On the limitation of evaluating machine unlearning using only a single training seed
Jamie Lanyon, Axel Finke, Petros Andreou, Georgina Cosma
TL;DR
This work demonstrates that evaluating machine unlearning using a single training seed can yield misleading conclusions, particularly for deterministic MU methods. It develops a formal, seed-aware evaluation framework and shows that total unlearning variability comprises training-seed and unlearning-seed contributions, with the former captured by Var[E(Z|S)] in the variance decomposition $\mathrm{Var}[Z] = \mathrm{Var}[\mathbb{E}(Z|S)] + \mathbb{E}[\mathrm{Var}(Z|S)]$. Empirically, across image classification (CIFAR-100/20 with ResNet-18) and federated online learning to rank (MQ2007 LETOR) tasks, single-seed evaluations of MU methods, especially deterministic ones like SSD and LFSSD, can be highly non-representative; multiple training seeds cannot be fully compensated by multiple unlearning seeds. The findings advocate for reporting results over multiple training seeds and extend the validity of seed-aware evaluation beyond image tasks, including FOLTR, with practical implications for robust MU benchmarking and reproducibility.
Abstract
Machine unlearning (MU) aims to remove the influence of certain data points from a trained model without costly retraining. Most practical MU algorithms are only approximate and their performance can only be assessed empirically. Care must therefore be taken to make empirical comparisons as representative as possible. A common practice is to run the MU algorithm multiple times independently starting from the same trained model.

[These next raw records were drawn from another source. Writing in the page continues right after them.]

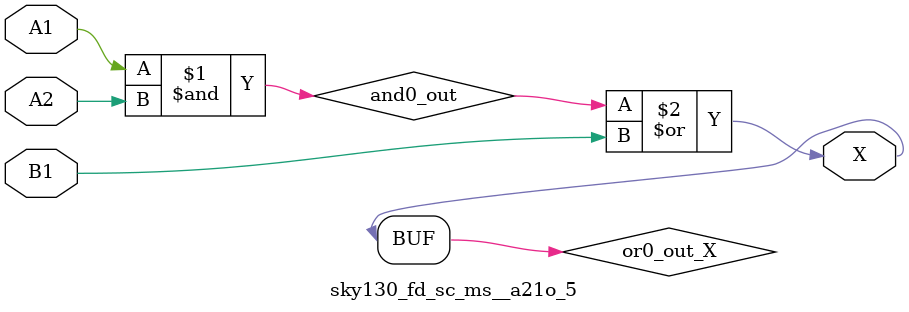
<source format=v>
module sky130_fd_sc_ms__a21o_5 (
    X ,
    A1,
    A2,
    B1
);
    output X ;
    input  A1;
    input  A2;
    input  B1;
    wire and0_out ;
    wire or0_out_X;
    and and0 (and0_out , A1, A2         );
    or  or0  (or0_out_X, and0_out, B1   );
    buf buf0 (X        , or0_out_X      );
endmodule
</source>
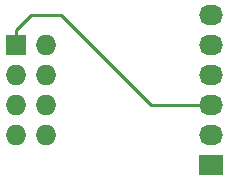
<source format=gtl>
G04 #@! TF.FileFunction,Copper,L1,Top,Signal*
%FSLAX46Y46*%
G04 Gerber Fmt 4.6, Leading zero omitted, Abs format (unit mm)*
G04 Created by KiCad (PCBNEW (2014-11-17 BZR 5289)-product) date Sun 18 Jan 2015 06:57:41 AM EST*
%MOMM*%
G01*
G04 APERTURE LIST*
%ADD10C,0.100000*%
%ADD11R,1.727200X1.727200*%
%ADD12O,1.727200X1.727200*%
%ADD13R,2.032000X1.727200*%
%ADD14O,2.032000X1.727200*%
%ADD15C,0.254000*%
G04 APERTURE END LIST*
D10*
D11*
X140970000Y-102870000D03*
D12*
X143510000Y-102870000D03*
X140970000Y-105410000D03*
X143510000Y-105410000D03*
X140970000Y-107950000D03*
X143510000Y-107950000D03*
X140970000Y-110490000D03*
X143510000Y-110490000D03*
D13*
X157480000Y-113030000D03*
D14*
X157480000Y-110490000D03*
X157480000Y-107950000D03*
X157480000Y-105410000D03*
X157480000Y-102870000D03*
X157480000Y-100330000D03*
D15*
X140970000Y-101600000D02*
X142240000Y-100330000D01*
X142240000Y-100330000D02*
X144780000Y-100330000D01*
X144780000Y-100330000D02*
X152400000Y-107950000D01*
X152400000Y-107950000D02*
X157480000Y-107950000D01*
X140970000Y-102870000D02*
X140970000Y-101600000D01*
M02*

</source>
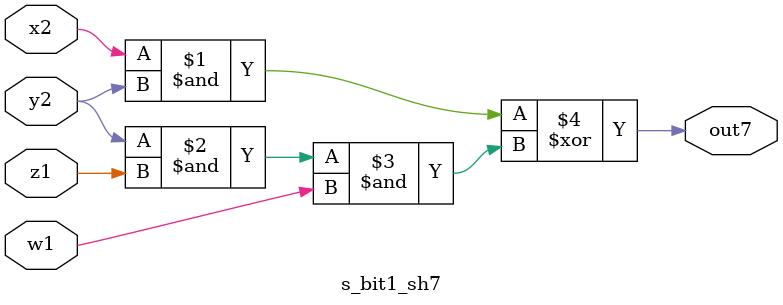
<source format=sv>

module s_bit1_sh7 (
  x2,
  y2,
  w1,
  z1,
  out7
);

    input wire x2;
    input wire y2;
    input wire w1;
    input wire z1;

    output wire out7;

    assign out7 = x2 & y2 ^ y2 & z1 & w1 ;

endmodule

</source>
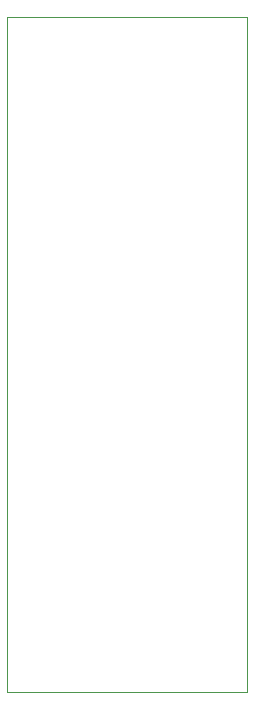
<source format=gbr>
G04 #@! TF.FileFunction,Profile,NP*
%FSLAX46Y46*%
G04 Gerber Fmt 4.6, Leading zero omitted, Abs format (unit mm)*
G04 Created by KiCad (PCBNEW 4.0.6) date Tue Jul 25 23:33:38 2017*
%MOMM*%
%LPD*%
G01*
G04 APERTURE LIST*
%ADD10C,0.100000*%
G04 APERTURE END LIST*
D10*
X136398000Y-125857000D02*
X136398000Y-68707000D01*
X116078000Y-125857000D02*
X116078000Y-68707000D01*
X136398000Y-68707000D02*
X116078000Y-68707000D01*
X116078000Y-125857000D02*
X136398000Y-125857000D01*
M02*

</source>
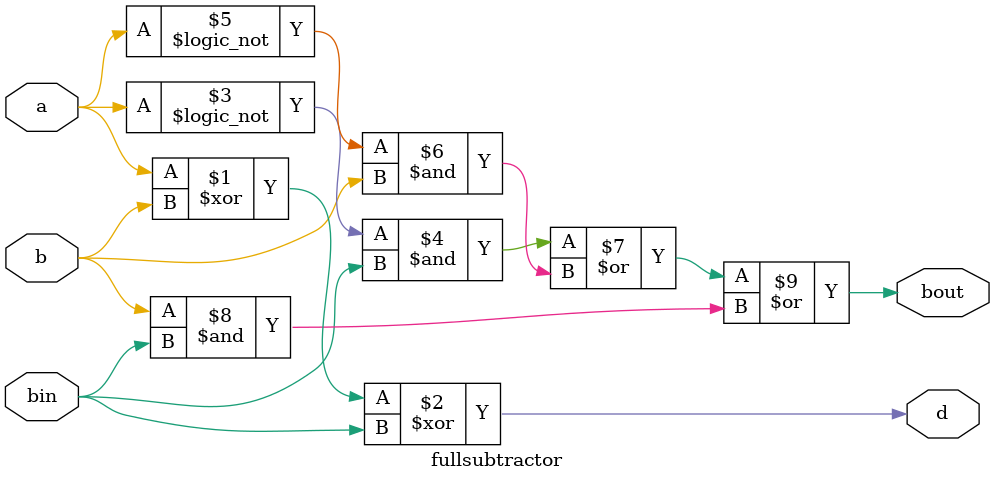
<source format=v>
module fullsubtractor(a,b,bin,d,bout);
input a,b,bin;
output d,bout;
assign d=a^b^bin;
assign bout=(!a&bin)|(!a&b)|(b&bin);
endmodule
</source>
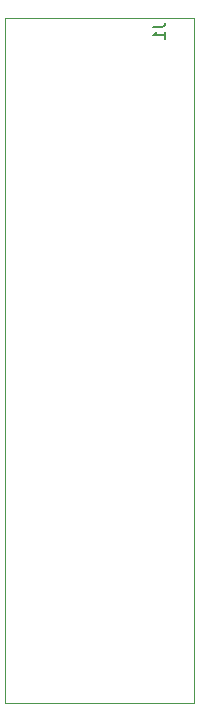
<source format=gbr>
%TF.GenerationSoftware,KiCad,Pcbnew,5.1.6-c6e7f7d~87~ubuntu18.04.1*%
%TF.CreationDate,2020-08-21T18:13:35-04:00*%
%TF.ProjectId,tutorial2,7475746f-7269-4616-9c32-2e6b69636164,rev?*%
%TF.SameCoordinates,Original*%
%TF.FileFunction,Legend,Bot*%
%TF.FilePolarity,Positive*%
%FSLAX46Y46*%
G04 Gerber Fmt 4.6, Leading zero omitted, Abs format (unit mm)*
G04 Created by KiCad (PCBNEW 5.1.6-c6e7f7d~87~ubuntu18.04.1) date 2020-08-21 18:13:35*
%MOMM*%
%LPD*%
G01*
G04 APERTURE LIST*
%ADD10C,0.120000*%
%ADD11C,0.150000*%
G04 APERTURE END LIST*
D10*
%TO.C,J1*%
X74975000Y-69425000D02*
X74975000Y-124425000D01*
X74975000Y-124425000D02*
X58975000Y-124425000D01*
X58975000Y-124425000D02*
X58975000Y-69425000D01*
X74975000Y-69425000D02*
X74975000Y-66425000D01*
X74975000Y-66425000D02*
X58975000Y-66425000D01*
X58975000Y-66425000D02*
X58975000Y-69425000D01*
D11*
X71507380Y-67181666D02*
X72221666Y-67181666D01*
X72364523Y-67134047D01*
X72459761Y-67038809D01*
X72507380Y-66895952D01*
X72507380Y-66800714D01*
X72507380Y-68181666D02*
X72507380Y-67610238D01*
X72507380Y-67895952D02*
X71507380Y-67895952D01*
X71650238Y-67800714D01*
X71745476Y-67705476D01*
X71793095Y-67610238D01*
%TD*%
M02*

</source>
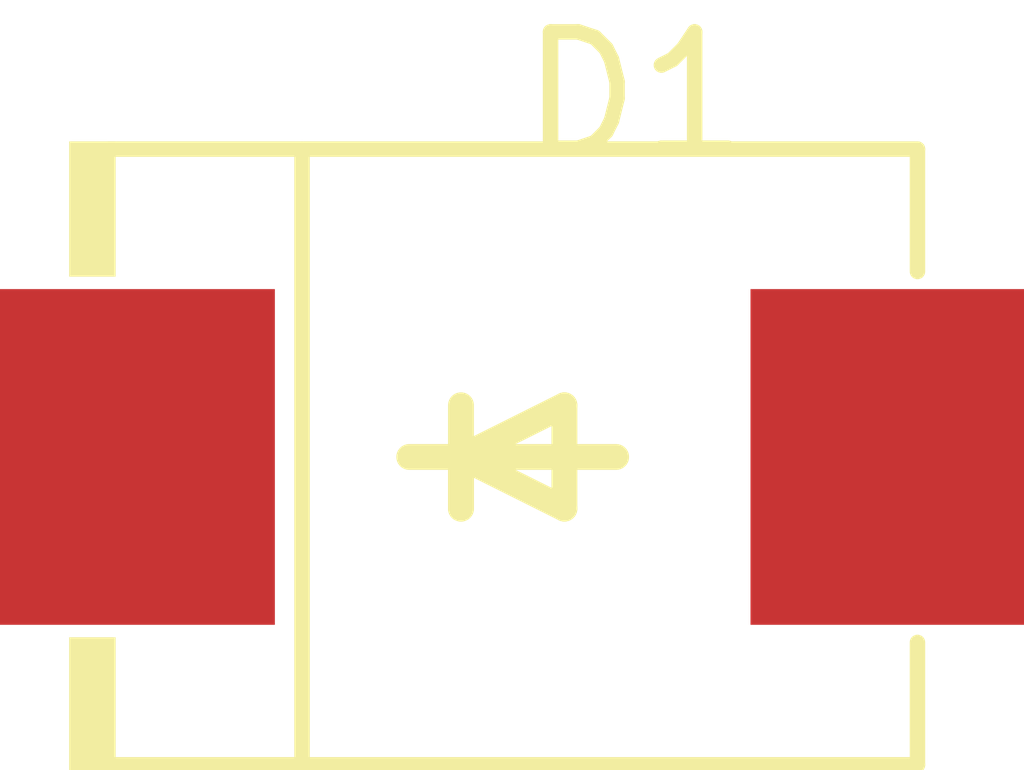
<source format=kicad_pcb>
(kicad_pcb (version 20211014) (generator pcbnew)

  (general
    (thickness 1.6)
  )

  (paper "A4")
  (layers
    (0 "F.Cu" signal)
    (31 "B.Cu" signal)
    (32 "B.Adhes" user "B.Adhesive")
    (33 "F.Adhes" user "F.Adhesive")
    (34 "B.Paste" user)
    (35 "F.Paste" user)
    (36 "B.SilkS" user "B.Silkscreen")
    (37 "F.SilkS" user "F.Silkscreen")
    (38 "B.Mask" user)
    (39 "F.Mask" user)
    (40 "Dwgs.User" user "User.Drawings")
    (41 "Cmts.User" user "User.Comments")
    (42 "Eco1.User" user "User.Eco1")
    (43 "Eco2.User" user "User.Eco2")
    (44 "Edge.Cuts" user)
    (45 "Margin" user)
    (46 "B.CrtYd" user "B.Courtyard")
    (47 "F.CrtYd" user "F.Courtyard")
    (48 "B.Fab" user)
    (49 "F.Fab" user)
  )

  (setup
    (pad_to_mask_clearance 0)
    (pcbplotparams
      (layerselection 0x00010fc_ffffffff)
      (disableapertmacros false)
      (usegerberextensions false)
      (usegerberattributes true)
      (usegerberadvancedattributes true)
      (creategerberjobfile true)
      (svguseinch false)
      (svgprecision 6)
      (excludeedgelayer true)
      (plotframeref false)
      (viasonmask false)
      (mode 1)
      (useauxorigin false)
      (hpglpennumber 1)
      (hpglpenspeed 20)
      (hpglpendiameter 15.000000)
      (dxfpolygonmode true)
      (dxfimperialunits true)
      (dxfusepcbnewfont true)
      (psnegative false)
      (psa4output false)
      (plotreference true)
      (plotvalue true)
      (plotinvisibletext false)
      (sketchpadsonfab false)
      (subtractmaskfromsilk false)
      (outputformat 1)
      (mirror false)
      (drillshape 1)
      (scaleselection 1)
      (outputdirectory "")
    )
  )

  (net 0 "")

  (footprint "easyeda:SMC_L6.9-W5.9-LS7.9-RD" (layer "F.Cu") (at 12.7 12.7))

)

</source>
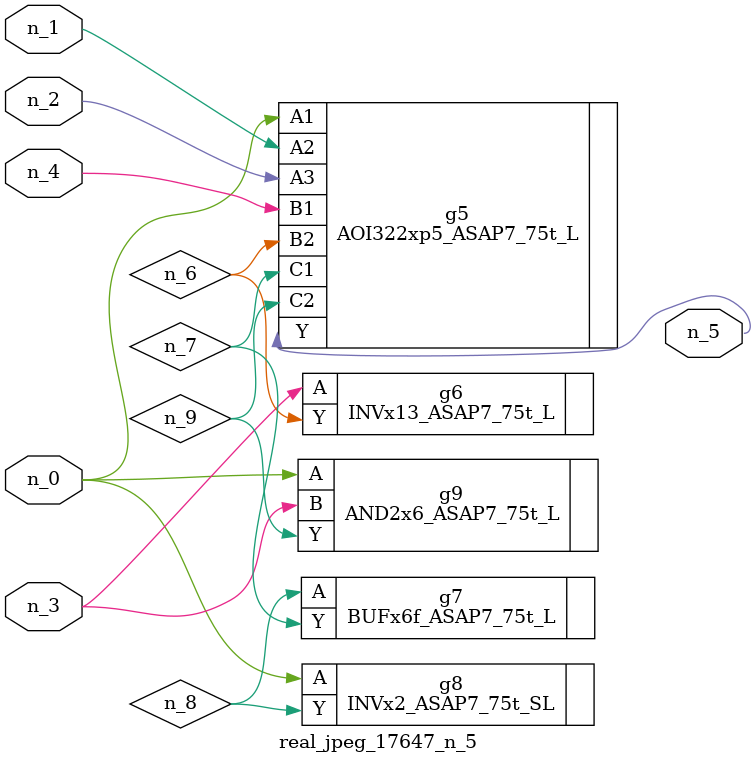
<source format=v>
module real_jpeg_17647_n_5 (n_4, n_0, n_1, n_2, n_3, n_5);

input n_4;
input n_0;
input n_1;
input n_2;
input n_3;

output n_5;

wire n_8;
wire n_6;
wire n_7;
wire n_9;

AOI322xp5_ASAP7_75t_L g5 ( 
.A1(n_0),
.A2(n_1),
.A3(n_2),
.B1(n_4),
.B2(n_6),
.C1(n_7),
.C2(n_9),
.Y(n_5)
);

INVx2_ASAP7_75t_SL g8 ( 
.A(n_0),
.Y(n_8)
);

AND2x6_ASAP7_75t_L g9 ( 
.A(n_0),
.B(n_3),
.Y(n_9)
);

INVx13_ASAP7_75t_L g6 ( 
.A(n_3),
.Y(n_6)
);

BUFx6f_ASAP7_75t_L g7 ( 
.A(n_8),
.Y(n_7)
);


endmodule
</source>
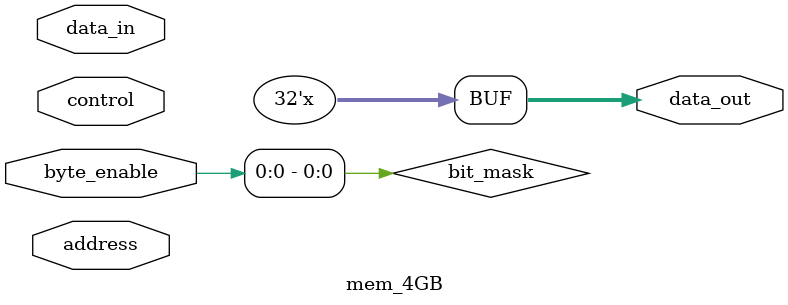
<source format=v>
module mem_4GB (
    input wire [31:0] address,
    input wire [31:0] data_in,
    input wire [3:0] control,
    input wire [3:0] byte_enable,
    output reg [31:0] data_out   
);

    
     reg bit_mask;
    localparam mem_entries = (1<<32);
    reg[31:0] mem[0:mem_entries-1];



    always @(address or control or data_in)
        begin
                bit_mask = {{8{byte_enable[3]}},{8{byte_enable[2]}},{8{byte_enable[1]}},{8{byte_enable[0]}}};
		if(control == 4'b0010)
                mem[address] <=  (mem[address] & ~bit_mask) | (data_in & bit_mask);
         else if (control == 4'b0001)
                data_out <= mem[address];
        end


endmodule

</source>
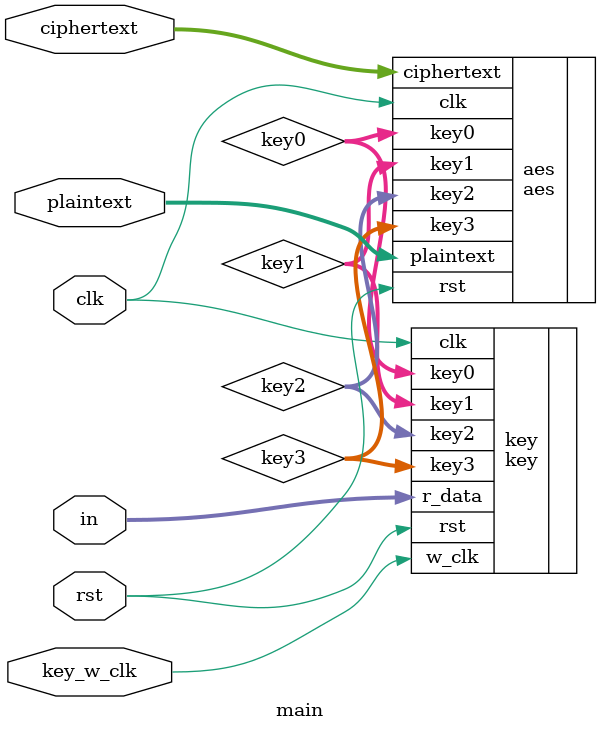
<source format=v>
module main (input clk,
             input rst,
             input key_w_clk,
             input [15:0] in,
             input [127:0] plaintext,
             inout [127:0] ciphertext);
    
    wire [127:0] key0;
    wire [127:0] key1;
    wire [127:0] key2;
    wire [127:0] key3;
    
    aes aes(
    .clk(clk),
    .rst(rst),
    .key0(key0),
    .key1(key1),
    .key2(key2),
    .key3(key3),
    .plaintext(plaintext),
    .ciphertext(ciphertext));
    
    key key(
    .clk(clk),
    .rst(rst),
    .w_clk(key_w_clk),
    .r_data(in),
    .key0(key0),
    .key1(key1),
    .key2(key2),
    .key3(key3)
    );
    
endmodule

</source>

In this work, we demonstrate that this practice can give highly non-representative results because -- even for the same architecture and same dataset -- some MU methods can be highly sensitive to the choice of random number seed used for model training. We illustrate that this is particularly relevant for MU methods that are deterministic, i.e., which always produce the same result when started from the same trained model. We therefore recommend that empirical comparisons of MU algorithms should also reflect the variability across different model training seeds.